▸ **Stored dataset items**
------------------------------------------------------------------------

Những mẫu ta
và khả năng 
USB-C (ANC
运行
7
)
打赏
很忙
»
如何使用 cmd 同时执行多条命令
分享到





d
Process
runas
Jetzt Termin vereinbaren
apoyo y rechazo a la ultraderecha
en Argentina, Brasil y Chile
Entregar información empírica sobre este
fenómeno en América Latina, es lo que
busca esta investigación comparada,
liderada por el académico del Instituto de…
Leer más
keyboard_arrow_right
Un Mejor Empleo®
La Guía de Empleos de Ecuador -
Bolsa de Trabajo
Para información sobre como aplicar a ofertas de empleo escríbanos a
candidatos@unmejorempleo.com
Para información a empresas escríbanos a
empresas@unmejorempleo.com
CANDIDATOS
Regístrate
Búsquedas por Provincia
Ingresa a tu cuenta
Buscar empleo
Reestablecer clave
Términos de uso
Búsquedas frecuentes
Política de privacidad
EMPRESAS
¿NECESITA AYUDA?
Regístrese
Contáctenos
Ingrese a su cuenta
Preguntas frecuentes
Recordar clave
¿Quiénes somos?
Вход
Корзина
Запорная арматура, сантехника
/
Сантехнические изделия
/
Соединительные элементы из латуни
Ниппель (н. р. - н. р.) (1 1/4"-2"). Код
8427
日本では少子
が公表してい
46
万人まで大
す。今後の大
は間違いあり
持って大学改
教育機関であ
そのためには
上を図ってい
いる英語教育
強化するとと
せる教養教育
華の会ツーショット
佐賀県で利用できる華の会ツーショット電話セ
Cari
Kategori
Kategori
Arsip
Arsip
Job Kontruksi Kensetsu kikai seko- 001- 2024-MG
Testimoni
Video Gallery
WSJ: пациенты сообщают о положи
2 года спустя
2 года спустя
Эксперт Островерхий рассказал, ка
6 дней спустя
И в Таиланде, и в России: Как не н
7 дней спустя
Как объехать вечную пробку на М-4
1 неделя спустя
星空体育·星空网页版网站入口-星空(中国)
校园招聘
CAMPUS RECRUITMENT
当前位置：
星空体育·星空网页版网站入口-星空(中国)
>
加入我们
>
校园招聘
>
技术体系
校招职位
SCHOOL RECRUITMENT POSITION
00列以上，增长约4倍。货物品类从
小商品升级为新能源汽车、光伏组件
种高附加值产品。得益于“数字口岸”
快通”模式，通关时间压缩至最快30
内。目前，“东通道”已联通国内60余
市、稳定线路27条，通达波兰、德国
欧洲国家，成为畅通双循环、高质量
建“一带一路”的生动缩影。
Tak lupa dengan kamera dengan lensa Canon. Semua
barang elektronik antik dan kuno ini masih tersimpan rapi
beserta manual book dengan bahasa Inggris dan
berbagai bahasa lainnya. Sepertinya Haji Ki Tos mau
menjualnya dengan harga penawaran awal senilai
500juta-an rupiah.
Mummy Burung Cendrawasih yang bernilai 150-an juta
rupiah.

------------------------------------------------------------------------

▸ **Activity**
From the records above, copy out the line with "Как объехать вечную пробку на М-4", the line with "beserta manual book dengan bahasa Inggris dan", and every line between them, word for word.

▸ **Written response**
Как объехать вечную пробку на М-4
1 неделя спустя
星空体育·星空网页版网站入口-星空(中国)
校园招聘
CAMPUS RECRUITMENT
当前位置：
星空体育·星空网页版网站入口-星空(中国)
>
加入我们
>
校园招聘
>
技术体系
校招职位
SCHOOL RECRUITMENT POSITION
00列以上，增长约4倍。货物品类从
小商品升级为新能源汽车、光伏组件
种高附加值产品。得益于“数字口岸”
快通”模式，通关时间压缩至最快30
内。目前，“东通道”已联通国内60余
市、稳定线路27条，通达波兰、德国
欧洲国家，成为畅通双循环、高质量
建“一带一路”的生动缩影。
Tak lupa dengan kamera dengan lensa Canon. Semua
barang elektronik antik dan kuno ini masih tersimpan rapi
beserta manual book dengan bahasa Inggris dan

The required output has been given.